== REQUIRED ACTION ==
Pictures are to be left out, and only the lines below starting at the one with "output. \\ \hline" and ending at the one with "usando la expresión (0.6)" are to be reproduced, each exactly, both ends included.

== SUPPLIED MATERIAL ==

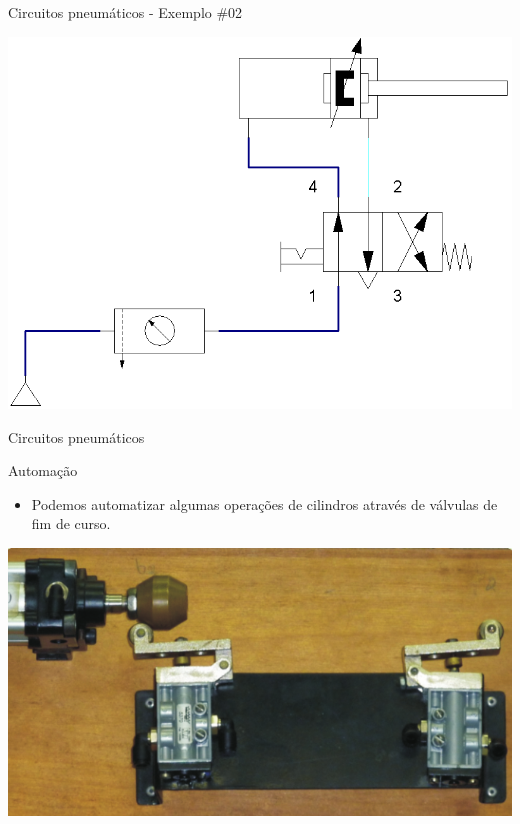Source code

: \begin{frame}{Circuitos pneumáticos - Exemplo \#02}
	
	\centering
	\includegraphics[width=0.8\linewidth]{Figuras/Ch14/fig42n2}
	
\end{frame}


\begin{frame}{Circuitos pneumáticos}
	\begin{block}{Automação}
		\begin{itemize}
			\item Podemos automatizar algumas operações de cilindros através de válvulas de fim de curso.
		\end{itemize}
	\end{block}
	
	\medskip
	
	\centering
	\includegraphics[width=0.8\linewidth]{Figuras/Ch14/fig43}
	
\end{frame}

...

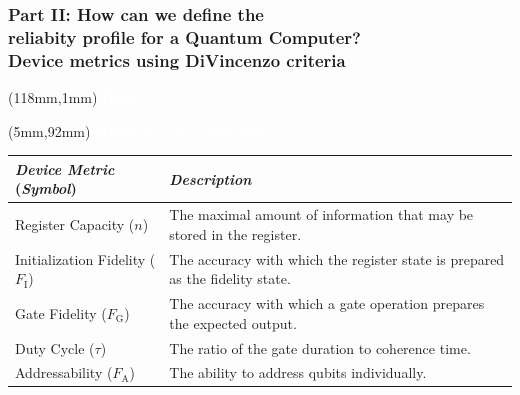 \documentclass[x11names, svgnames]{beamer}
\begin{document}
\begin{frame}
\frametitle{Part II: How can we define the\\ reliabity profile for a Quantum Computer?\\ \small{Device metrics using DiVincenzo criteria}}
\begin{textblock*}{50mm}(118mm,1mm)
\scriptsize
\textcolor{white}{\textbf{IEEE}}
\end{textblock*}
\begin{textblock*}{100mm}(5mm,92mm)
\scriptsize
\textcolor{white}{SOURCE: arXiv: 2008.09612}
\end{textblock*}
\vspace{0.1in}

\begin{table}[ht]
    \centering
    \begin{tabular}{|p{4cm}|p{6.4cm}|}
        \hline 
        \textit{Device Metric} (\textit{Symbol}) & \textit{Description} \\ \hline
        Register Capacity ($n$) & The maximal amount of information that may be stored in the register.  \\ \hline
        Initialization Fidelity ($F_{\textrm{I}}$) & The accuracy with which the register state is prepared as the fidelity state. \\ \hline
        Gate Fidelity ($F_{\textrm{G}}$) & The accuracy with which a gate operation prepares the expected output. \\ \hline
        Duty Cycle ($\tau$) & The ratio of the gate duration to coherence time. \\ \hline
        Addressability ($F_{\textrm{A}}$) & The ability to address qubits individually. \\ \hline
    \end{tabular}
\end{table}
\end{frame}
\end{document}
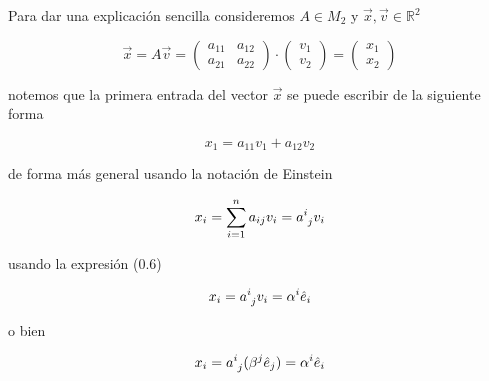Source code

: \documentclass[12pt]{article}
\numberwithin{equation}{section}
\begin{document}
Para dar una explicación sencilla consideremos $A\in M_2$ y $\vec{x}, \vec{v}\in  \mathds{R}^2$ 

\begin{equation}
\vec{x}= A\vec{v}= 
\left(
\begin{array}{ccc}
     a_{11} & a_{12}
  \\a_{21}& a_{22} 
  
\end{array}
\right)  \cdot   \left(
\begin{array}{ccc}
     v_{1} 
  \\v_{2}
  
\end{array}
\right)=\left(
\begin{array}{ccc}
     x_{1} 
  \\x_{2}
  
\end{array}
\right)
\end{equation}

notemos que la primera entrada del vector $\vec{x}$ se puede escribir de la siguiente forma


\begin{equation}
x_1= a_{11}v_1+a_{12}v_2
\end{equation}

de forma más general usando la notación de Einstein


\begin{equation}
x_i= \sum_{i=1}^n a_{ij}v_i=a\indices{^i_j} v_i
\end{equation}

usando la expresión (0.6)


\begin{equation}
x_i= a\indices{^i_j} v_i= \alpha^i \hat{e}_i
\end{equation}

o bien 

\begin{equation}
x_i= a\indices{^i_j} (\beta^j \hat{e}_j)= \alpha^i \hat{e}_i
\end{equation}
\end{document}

== SOLUTION FOR THIS TASK ==
        Gate Fidelity ($F_{\textrm{G}}$) & The accuracy with which a gate operation prepares the expected output. \\ \hline
        Duty Cycle ($\tau$) & The ratio of the gate duration to coherence time. \\ \hline
        Addressability ($F_{\textrm{A}}$) & The ability to address qubits individually. \\ \hline
    \end{tabular}
\end{table}
\end{frame}
\end{document}
Source code

: \documentclass[12pt]{article}
\numberwithin{equation}{section}
\begin{document}
Para dar una explicación sencilla consideremos $A\in M_2$ y $\vec{x}, \vec{v}\in  \mathds{R}^2$ 

\begin{equation}
\vec{x}= A\vec{v}= 
\left(
\begin{array}{ccc}
     a_{11} & a_{12}
  \\a_{21}& a_{22} 
  
\end{array}
\right)  \cdot   \left(
\begin{array}{ccc}
     v_{1} 
  \\v_{2}
  
\end{array}
\right)=\left(
\begin{array}{ccc}
     x_{1} 
  \\x_{2}
  
\end{array}
\right)
\end{equation}

notemos que la primera entrada del vector $\vec{x}$ se puede escribir de la siguiente forma


\begin{equation}
x_1= a_{11}v_1+a_{12}v_2
\end{equation}

de forma más general usando la notación de Einstein


\begin{equation}
x_i= \sum_{i=1}^n a_{ij}v_i=a\indices{^i_j} v_i
\end{equation}

usando la expresión (0.6)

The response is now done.